There are no immediate flood risks projected here in the Bay Area, and our weather forecast this week calls for fairly standard early-May temperatures in the 60s and 70s. But that means temperatures in the 80s for Sacramento and western slope of the Sierra Mountains, and flood risks in places near Modesto, Truckee, and areas more adjacent to the Sierras.
The California Department of Water Resources is wrapping up its final survey of the winter, and they’re more than a little concerned about the regions surrounding the Sierra Nevadas. “The thing we’re looking out for is primarily the southern Sierra, where we have full reservoirs and in some cases a huge snowpack,” surveyor Frank Gehrke told Bay Area New Group. “We want to make sure that we prudently manage that so we don’t cause any downstream issues.”
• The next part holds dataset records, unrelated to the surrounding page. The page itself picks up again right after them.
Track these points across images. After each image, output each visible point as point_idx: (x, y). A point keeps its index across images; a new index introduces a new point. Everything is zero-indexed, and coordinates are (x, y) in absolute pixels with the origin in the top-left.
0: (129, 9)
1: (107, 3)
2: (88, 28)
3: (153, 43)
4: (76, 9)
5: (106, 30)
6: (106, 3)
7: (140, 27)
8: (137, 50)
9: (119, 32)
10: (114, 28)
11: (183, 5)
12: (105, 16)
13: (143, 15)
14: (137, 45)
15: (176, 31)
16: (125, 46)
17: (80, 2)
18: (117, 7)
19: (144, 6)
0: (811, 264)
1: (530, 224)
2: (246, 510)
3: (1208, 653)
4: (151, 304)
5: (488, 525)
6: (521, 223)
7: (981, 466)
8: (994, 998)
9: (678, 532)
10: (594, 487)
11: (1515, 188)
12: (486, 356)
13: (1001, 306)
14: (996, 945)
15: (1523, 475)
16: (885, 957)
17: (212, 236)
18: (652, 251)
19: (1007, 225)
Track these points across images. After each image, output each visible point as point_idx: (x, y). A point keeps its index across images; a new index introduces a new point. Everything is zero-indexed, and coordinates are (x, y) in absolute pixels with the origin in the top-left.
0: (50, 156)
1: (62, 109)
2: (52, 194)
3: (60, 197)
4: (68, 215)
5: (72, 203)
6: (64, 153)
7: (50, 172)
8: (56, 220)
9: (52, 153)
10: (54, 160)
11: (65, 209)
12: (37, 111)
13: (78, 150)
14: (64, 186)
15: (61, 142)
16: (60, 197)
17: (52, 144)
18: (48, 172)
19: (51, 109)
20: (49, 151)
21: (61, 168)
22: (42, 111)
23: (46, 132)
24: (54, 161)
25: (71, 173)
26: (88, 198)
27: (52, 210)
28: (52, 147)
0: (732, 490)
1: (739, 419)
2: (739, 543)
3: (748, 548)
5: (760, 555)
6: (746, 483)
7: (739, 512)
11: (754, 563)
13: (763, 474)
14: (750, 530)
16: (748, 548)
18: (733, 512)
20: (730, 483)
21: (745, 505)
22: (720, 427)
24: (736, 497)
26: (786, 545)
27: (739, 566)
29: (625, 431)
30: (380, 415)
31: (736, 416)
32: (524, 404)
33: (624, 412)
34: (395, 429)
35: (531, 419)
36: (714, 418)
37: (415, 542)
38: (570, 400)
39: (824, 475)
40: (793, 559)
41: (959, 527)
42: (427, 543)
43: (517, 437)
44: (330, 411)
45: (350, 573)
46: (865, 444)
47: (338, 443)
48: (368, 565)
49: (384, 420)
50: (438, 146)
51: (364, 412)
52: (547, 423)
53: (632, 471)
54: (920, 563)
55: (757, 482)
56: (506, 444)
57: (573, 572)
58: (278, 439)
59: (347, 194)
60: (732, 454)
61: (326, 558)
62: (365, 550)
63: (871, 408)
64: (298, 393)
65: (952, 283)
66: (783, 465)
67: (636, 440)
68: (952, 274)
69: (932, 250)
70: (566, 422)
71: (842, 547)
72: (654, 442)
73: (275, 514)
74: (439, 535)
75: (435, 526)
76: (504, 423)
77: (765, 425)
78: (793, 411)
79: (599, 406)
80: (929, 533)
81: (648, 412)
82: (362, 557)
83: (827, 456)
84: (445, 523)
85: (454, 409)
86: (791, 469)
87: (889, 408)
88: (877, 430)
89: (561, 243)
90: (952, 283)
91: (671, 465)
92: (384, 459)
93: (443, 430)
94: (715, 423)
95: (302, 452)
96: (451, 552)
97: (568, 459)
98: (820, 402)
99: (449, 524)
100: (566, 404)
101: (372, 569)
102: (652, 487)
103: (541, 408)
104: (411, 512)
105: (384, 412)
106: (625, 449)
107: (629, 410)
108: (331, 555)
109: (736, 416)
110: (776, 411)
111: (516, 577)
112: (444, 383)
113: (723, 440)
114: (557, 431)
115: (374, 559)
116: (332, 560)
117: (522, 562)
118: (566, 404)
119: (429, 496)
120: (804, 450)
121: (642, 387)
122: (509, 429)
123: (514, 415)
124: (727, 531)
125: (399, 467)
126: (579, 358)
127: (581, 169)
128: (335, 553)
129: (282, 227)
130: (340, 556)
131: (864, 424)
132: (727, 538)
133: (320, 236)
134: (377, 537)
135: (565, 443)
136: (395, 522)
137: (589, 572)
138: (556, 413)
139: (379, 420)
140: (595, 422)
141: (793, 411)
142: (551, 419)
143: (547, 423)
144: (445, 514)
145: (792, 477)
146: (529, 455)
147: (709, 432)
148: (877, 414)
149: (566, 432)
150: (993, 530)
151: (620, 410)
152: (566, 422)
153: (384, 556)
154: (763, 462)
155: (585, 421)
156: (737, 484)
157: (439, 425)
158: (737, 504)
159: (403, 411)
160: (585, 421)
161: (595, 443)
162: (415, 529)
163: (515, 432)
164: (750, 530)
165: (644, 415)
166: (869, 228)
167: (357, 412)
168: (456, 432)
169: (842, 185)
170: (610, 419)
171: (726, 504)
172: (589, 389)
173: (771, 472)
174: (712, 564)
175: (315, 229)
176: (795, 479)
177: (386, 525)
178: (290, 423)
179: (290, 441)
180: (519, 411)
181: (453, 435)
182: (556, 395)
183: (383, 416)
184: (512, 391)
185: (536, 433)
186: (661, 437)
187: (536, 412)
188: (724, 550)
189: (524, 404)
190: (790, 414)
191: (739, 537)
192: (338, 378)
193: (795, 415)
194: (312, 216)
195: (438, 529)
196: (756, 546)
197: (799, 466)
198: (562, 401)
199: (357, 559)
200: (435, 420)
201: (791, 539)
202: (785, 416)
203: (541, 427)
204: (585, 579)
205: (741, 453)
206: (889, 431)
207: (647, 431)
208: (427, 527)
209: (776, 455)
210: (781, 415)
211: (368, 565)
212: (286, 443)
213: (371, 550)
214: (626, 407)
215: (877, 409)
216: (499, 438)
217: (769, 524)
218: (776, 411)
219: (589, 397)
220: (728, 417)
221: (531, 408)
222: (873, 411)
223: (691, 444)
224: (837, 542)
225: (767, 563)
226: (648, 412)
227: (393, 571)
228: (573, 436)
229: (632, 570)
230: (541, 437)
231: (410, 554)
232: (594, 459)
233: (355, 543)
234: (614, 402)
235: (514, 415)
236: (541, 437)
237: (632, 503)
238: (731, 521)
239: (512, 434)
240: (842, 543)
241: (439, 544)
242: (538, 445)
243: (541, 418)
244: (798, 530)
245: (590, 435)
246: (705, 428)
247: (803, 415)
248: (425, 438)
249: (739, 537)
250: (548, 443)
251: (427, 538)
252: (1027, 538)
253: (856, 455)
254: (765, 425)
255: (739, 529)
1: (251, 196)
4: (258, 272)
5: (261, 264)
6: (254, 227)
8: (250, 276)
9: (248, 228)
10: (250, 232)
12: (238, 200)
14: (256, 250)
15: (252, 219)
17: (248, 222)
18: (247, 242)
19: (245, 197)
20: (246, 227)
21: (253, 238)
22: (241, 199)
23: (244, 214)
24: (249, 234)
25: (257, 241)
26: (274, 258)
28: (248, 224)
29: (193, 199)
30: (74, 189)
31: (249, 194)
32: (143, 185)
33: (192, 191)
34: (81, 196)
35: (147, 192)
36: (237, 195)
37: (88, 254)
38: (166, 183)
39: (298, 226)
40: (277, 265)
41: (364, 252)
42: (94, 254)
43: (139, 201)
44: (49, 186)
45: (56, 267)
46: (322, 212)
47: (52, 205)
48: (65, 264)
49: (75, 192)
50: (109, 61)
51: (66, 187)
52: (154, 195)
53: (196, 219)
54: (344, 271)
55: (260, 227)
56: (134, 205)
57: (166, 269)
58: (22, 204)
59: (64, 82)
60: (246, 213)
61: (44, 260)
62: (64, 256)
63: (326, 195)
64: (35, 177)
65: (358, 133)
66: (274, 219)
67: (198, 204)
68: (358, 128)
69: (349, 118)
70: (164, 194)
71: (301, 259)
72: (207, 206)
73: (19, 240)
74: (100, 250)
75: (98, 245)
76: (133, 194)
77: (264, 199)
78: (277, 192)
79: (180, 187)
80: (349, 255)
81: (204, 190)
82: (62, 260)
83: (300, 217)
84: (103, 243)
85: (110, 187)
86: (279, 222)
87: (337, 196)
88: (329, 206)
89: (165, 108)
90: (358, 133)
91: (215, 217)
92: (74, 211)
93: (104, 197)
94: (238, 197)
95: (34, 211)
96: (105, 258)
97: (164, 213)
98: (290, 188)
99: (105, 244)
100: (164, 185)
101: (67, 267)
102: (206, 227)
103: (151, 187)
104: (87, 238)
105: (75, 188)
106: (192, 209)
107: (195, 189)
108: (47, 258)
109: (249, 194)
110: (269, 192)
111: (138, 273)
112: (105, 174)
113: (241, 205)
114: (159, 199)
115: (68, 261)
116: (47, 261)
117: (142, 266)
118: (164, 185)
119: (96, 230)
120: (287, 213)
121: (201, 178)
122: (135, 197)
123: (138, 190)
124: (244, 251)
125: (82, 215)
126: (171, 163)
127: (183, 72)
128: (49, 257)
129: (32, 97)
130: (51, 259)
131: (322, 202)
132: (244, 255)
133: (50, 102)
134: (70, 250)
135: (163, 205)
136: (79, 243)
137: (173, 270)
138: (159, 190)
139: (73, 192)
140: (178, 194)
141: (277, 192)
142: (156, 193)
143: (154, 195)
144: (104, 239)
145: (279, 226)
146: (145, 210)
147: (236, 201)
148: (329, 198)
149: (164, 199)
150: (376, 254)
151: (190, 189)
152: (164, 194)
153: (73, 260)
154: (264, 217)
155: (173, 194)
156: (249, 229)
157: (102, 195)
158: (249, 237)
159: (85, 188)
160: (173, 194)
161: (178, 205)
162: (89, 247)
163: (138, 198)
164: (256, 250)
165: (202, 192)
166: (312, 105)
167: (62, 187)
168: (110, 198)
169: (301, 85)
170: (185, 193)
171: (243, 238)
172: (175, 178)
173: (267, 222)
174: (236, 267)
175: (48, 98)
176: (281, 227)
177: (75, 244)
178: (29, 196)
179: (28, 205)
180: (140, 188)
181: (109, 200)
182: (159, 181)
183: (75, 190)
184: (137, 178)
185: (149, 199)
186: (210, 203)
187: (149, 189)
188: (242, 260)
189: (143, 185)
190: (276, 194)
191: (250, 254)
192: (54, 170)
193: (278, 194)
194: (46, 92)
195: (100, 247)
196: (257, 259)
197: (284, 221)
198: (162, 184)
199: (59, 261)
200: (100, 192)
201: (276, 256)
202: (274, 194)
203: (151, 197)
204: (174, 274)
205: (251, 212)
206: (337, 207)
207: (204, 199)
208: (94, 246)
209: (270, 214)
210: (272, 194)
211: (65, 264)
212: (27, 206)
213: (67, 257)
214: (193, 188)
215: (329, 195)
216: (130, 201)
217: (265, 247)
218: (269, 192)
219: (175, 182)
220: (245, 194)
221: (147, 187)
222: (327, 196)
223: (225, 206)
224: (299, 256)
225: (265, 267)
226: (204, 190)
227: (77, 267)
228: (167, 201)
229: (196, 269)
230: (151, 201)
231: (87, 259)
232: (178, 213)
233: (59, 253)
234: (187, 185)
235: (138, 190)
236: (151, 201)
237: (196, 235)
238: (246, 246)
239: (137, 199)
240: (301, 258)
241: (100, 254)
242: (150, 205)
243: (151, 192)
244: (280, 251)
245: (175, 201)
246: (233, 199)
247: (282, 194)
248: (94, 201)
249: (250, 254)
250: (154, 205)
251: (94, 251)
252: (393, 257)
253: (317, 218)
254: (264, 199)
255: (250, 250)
State Fish and Wildlife officials say the historic snowpack has caused dozens of Sierra Nevada bighorn sheep to perish, and has kept black bears hibernation a month longer than usual. They discourage hiking and backpacking in the Sierras this week.
Officials do not expect flooding the caliber of the near miss at the Oroville Dam in February that caused massive evacuations, but they do caution Northern California swimmers and fishermen that rivers will be running exceptionally fast and cold during the snowpack melt.